It’s Time for Us All to Ditch Spec Creative Pitches

Why working for free is bad for everyone

Five years ago, we made an unconventional decision at Zulu Alpha Kilo. Despite being a startup with only a few clients at the time, we started saying no to free speculative creative work in new business pitches.

It was a risky move for an agency in its infancy. It meant that we would end up walking away from nearly 80 percent of the RFPs that landed in our inbox. In the beginning, it even made a lot of Zuligans uncomfortable. It left potential clients confused. After all, who says no to new business? Some potential clients were frustrated. Some thought we were crazy. But then a select few were very intrigued. A couple of them even changed their RFP process so that we could pitch their business. And then there was that rare breed that never asked us for spec in the first place. (Many of them are Zulu clients today.)

Zak Mroueh

And guess what? Five years later, we didn't implode. In fact, we've continued to grow at an exponential rate, winning some of the most coveted accounts in our country without ever having to pitch spec creative.

Yet spec work remains entrenched in our industry. It's an antiquated practice that has been part of the creative world since the Mad Men era. It's a cog in the increasingly bureaucratic procurement machine.

We'd like to help unchain clients and agencies from this outdated process. Because we really do believe that it's bad for clients. It's bad for agencies. And it's bad for the entire industry.

It's obvious why spec work is bad for agencies. It's expensive. It's time-consuming. It's stressful. And let's face it—it's essentially an institutionalized way of getting us to work for free. Several years ago, I was disheartened to see that a creative idea we pitched on spec was picked up by the client and used globally—without any recognition or compensation for Zulu. Not even an acknowledgement or a thank you. I had nobody to blame but myself for participating in the spec process to begin with.
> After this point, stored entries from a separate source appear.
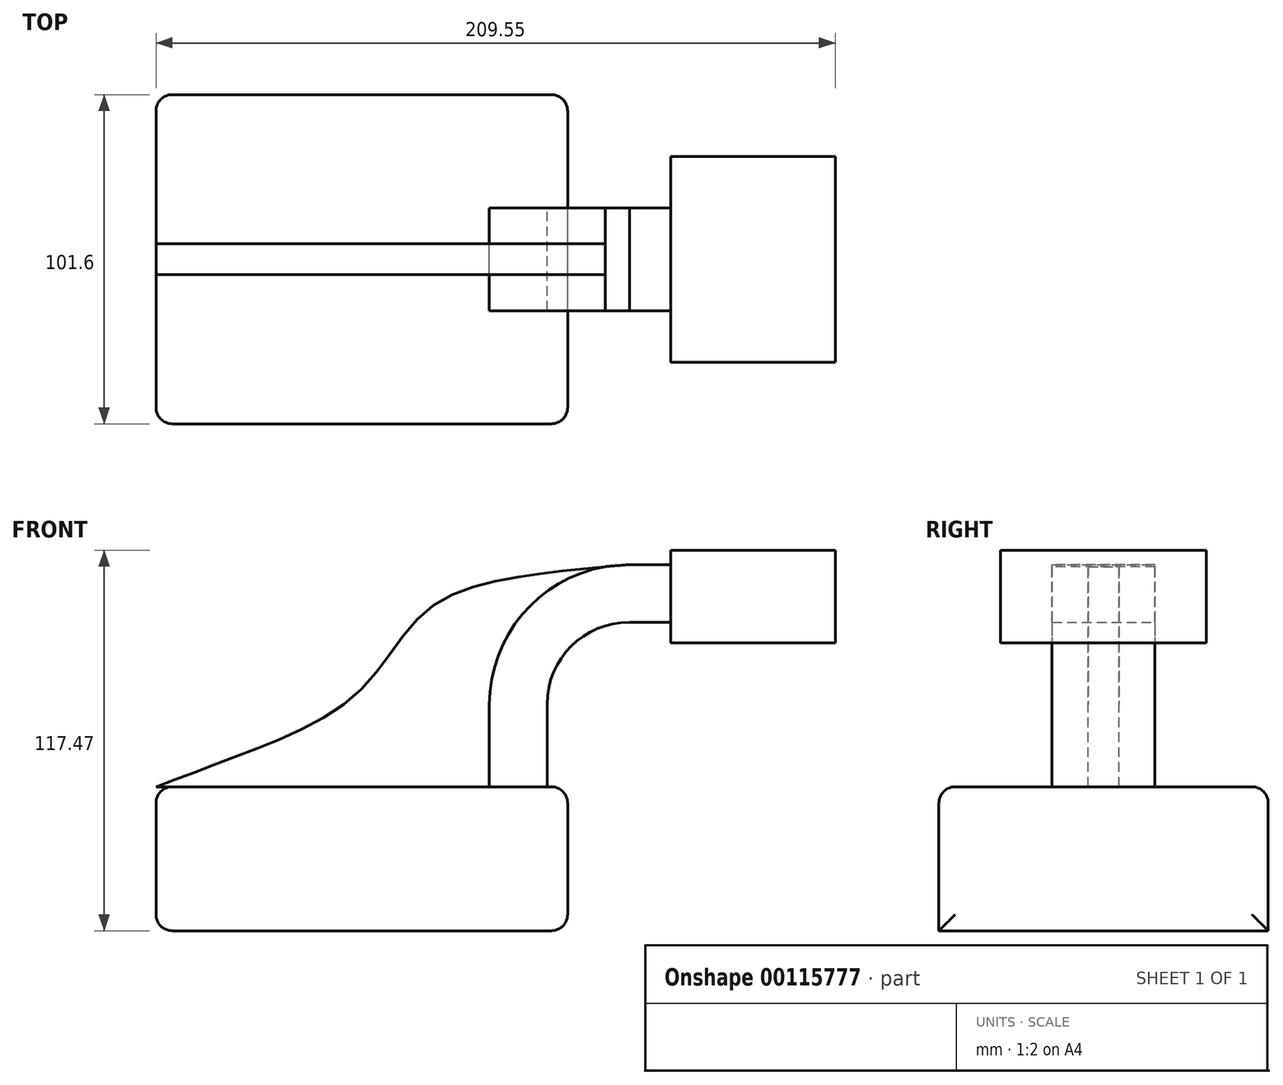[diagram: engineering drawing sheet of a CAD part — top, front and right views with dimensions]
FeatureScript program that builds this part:
annotation { "Feature Type Name" : "Feature", "Feature Type Description" : "" }
export const myFeature = defineFeature(function(context is Context, id is Id, definition is map)
    precondition{}
    {
        {
            var Q0;
            Q0=qCreatedBy(makeId("Front.planeOp"),FACE);
            var sketch = newSketch(context, id + "F0", { "sketchPlane" : qUnion([Q0])});
            skLineSegment(sketch, "E0.bottom", {"start": v(0, 0) * mm, "end": v(127, 0) * mm});
            skLineSegment(sketch, "E0.top", {"start": v(0, 44.45) * mm, "end": v(127, 44.45) * mm});
            skLineSegment(sketch, "E0.left", {"start": v(0, 0) * mm, "end": v(0, 44.45) * mm});
            skLineSegment(sketch, "E0.right", {"start": v(127, 0) * mm, "end": v(127, 44.45) * mm});
            skLineSegment(sketch, "E1.bottom", {"start": v(158.75, 88.9) * mm, "end": v(209.55, 88.9) * mm});
            skLineSegment(sketch, "E1.top", {"start": v(158.75, 117.48) * mm, "end": v(209.55, 117.48) * mm});
            skLineSegment(sketch, "E1.left", {"start": v(158.75, 88.9) * mm, "end": v(158.75, 117.48) * mm});
            skLineSegment(sketch, "E1.right", {"start": v(209.55, 88.9) * mm, "end": v(209.55, 117.48) * mm});
            skLineSegment(sketch, "E2", {"start": v(120.65, 44.45) * mm, "end": v(120.65, 69.85) * mm});
            skLineSegment(sketch, "E3", {"start": v(146.05, 95.25) * mm, "end": v(158.75, 95.25) * mm});
            skArc(sketch, "E4", {"start": v(120.65, 69.85) * mm, "mid": v(128.09, 87.81) * mm, "end": v(146.05, 95.25) * mm});
            skLineSegment(sketch, "E5.0", {"start": v(146.05, 113.03) * mm, "end": v(158.75, 113.03) * mm});
            skArc(sketch, "E5.1", {"start": v(102.87, 69.85) * mm, "mid": v(115.52, 100.38) * mm, "end": v(146.05, 113.03) * mm});
            skLineSegment(sketch, "E5.2", {"start": v(102.87, 44.45) * mm, "end": v(102.87, 69.85) * mm});
            skPoint(sketch, "E6", {"position": v(114.9, 109.67) * mm});
            skPoint(sketch, "E7", {"position": v(83.78, 99.03) * mm});
            skPoint(sketch, "E8", {"position": v(62.5, 73.65) * mm});
            skPoint(sketch, "E9", {"position": v(28.52, 55.23) * mm});
            skFitSpline(sketch, "E10", {"points": [v(0, 44.45) * mm, v(28.52, 55.23) * mm, v(62.5, 73.65) * mm, v(83.78, 99.03) * mm, v(114.9, 109.67) * mm, v(146.05, 113.03) * mm], "startDerivative": vector(142.18, 53.02) * mm, "endDerivative": vector(157.03, 13.52) * mm});
            skSolve(sketch);
        }
        {
            var Q0;
            Q0=makeQuery(id+"F0.imprint","IMPRINT",FACE,{"disambiguationData":[TD([[makeQuery(id+"F0.imprint","IMPRINT",EDGE,{"derivedFrom":sQuery(id+"F0.wireOp",EDGE,"E0.bottom")}),1.0]])]});
            extrude(context, id + "F1", {"entities" : qUnion([Q0]), "endBound" : BoundingType.SYMMETRIC, "depth" : 101.6 * mm});
        }
        {
            var Q0;
            {var subQ3=sQuery(id+"F0.wireOp",EDGE,"E1.bottom");Q0=makeQuery(id+"F0.imprint","IMPRINT",FACE,{"disambiguationData":[TD([[makeQuery(id+"F0.imprint","IMPRINT",EDGE,{"derivedFrom":subQ3}),1.0]])]});}
            extrude(context, id + "F2", {"entities" : qUnion([Q0]), "endBound" : BoundingType.SYMMETRIC, "depth" : 63.5 * mm});
        }
        {
            var Q0;
            {var subQ1=sQuery(id+"F0.wireOp",EDGE,"E2");Q0=makeQuery(id+"F0.imprint","IMPRINT",FACE,{"disambiguationData":[TD([[makeQuery(id+"F0.imprint","IMPRINT",EDGE,{"derivedFrom":subQ1}),1.0]])]});}
            extrude(context, id + "F3", {"entities" : qUnion([Q0]), "endBound" : BoundingType.SYMMETRIC, "depth" : 31.75 * mm});
        }
        {
            var Q0;
            {var subQ3=sQuery(id+"F0.wireOp",EDGE,"E5.2");Q0=makeQuery(id+"F0.imprint","IMPRINT",FACE,{"disambiguationData":[TD([[makeQuery(id+"F0.imprint","IMPRINT",EDGE,{"derivedFrom":subQ3}),1.0]])]});}
            extrude(context, id + "F4", {"entities" : qUnion([Q0]), "endBound" : BoundingType.SYMMETRIC, "depth" : 9.52 * mm});
        }
        {
            var Q0;
            Q0=makeQuery(id+"F1.opExtrude","SWEPT_FACE",FACE,{"disambiguationData":[OSD([sQuery(id+"F0.wireOp",EDGE,"E0.top")])]});
            fillet(context, id + "F5", {"entities" : qUnion([Q0]), "radius" : 5.08 * mm, "tangentPropagation" : true, "allowEdgeOverflow" : false});
        }
        {
            var Q0;
            Q0=makeQuery(id+"F1.opExtrude","SWEPT_FACE",FACE,{"disambiguationData":[OSD([sQuery(id+"F0.wireOp",EDGE,"E0.right")])]});
            fillet(context, id + "F6", {"entities" : qUnion([Q0]), "radius" : 5.08 * mm, "tangentPropagation" : true, "allowEdgeOverflow" : false});
        }
        {
            var Q0;
            Q0=makeQuery(id+"F1.opExtrude","SWEPT_FACE",FACE,{"disambiguationData":[OSD([sQuery(id+"F0.wireOp",EDGE,"E0.left")])]});
            fillet(context, id + "F7", {"entities" : qUnion([Q0]), "radius" : 5.08 * mm, "tangentPropagation" : true, "allowEdgeOverflow" : false});
        }
    });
As we showed in our recent video featuring real people being asked to do spec, diners don't fork over free meals. Personal trainers don't do your workouts on spec or give away their intellectual property. So why are we giving away our ideas? Like the guy in our video says, "Who would ever agree to that?" Sadly, we know the answer.

On the surface, it may seem like a good idea for clients to harvest a smorgasbord of free ideas during the pitch process, but it can actually do more harm than good. Here's why spec work isn't doing clients any favors, either:

1. It may not be an accurate reflection of the agency's talent roster.

Spec work has become so entrenched in our industry, it often means that incredibly talented freelancers are simply brought in to fill in for pitches. They do the work for the full-timers who will actually work on the business but are too busy to work on the pitch. As a client, this means you're not getting a clear picture of the kind of work you would actually get from the team that would work on your business.

2. It can be a big, shiny distraction.

Agencies know how to seduce clients with dazzling creative work. But if you choose an agency based on an emotional reaction to a creative concept instead of a logical evaluation of all the important criteria, chances are pretty good that you're not going to wind up with your ideal long-term partner. Instead of getting caught up in the sexiness of creative, look at other, equally important evaluation factors like chemistry and a proven track record of producing brilliant work. To help identify what's really important, consider hiring a credible, well-respected third-party pitch consultant to help you navigate the process and ensure that all agencies are pitching on a level playing field with no tricks (like unsolicited spec work) up their sleeves.

3. It saps resources away from an existing client's account.